*Dataset excerpts:*
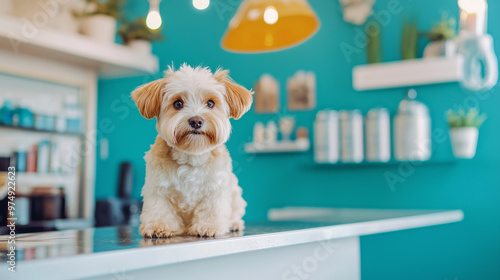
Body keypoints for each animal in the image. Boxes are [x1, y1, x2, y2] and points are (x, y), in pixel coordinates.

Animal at [132, 64, 254, 237]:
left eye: (210, 103)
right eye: (177, 103)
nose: (196, 121)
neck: (191, 157)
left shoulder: (216, 189)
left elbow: (211, 208)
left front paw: (209, 226)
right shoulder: (157, 188)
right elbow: (159, 208)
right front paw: (158, 225)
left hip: (236, 194)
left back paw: (234, 223)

*What the task asks:*
The answer must be the line containing "right eye: (177, 103)" and every line after it to the end of the data, each set down exactly.

*Response:*
right eye: (177, 103)
nose: (196, 121)
neck: (191, 157)
left shoulder: (216, 189)
left elbow: (211, 208)
left front paw: (209, 226)
right shoulder: (157, 188)
right elbow: (159, 208)
right front paw: (158, 225)
left hip: (236, 194)
left back paw: (234, 223)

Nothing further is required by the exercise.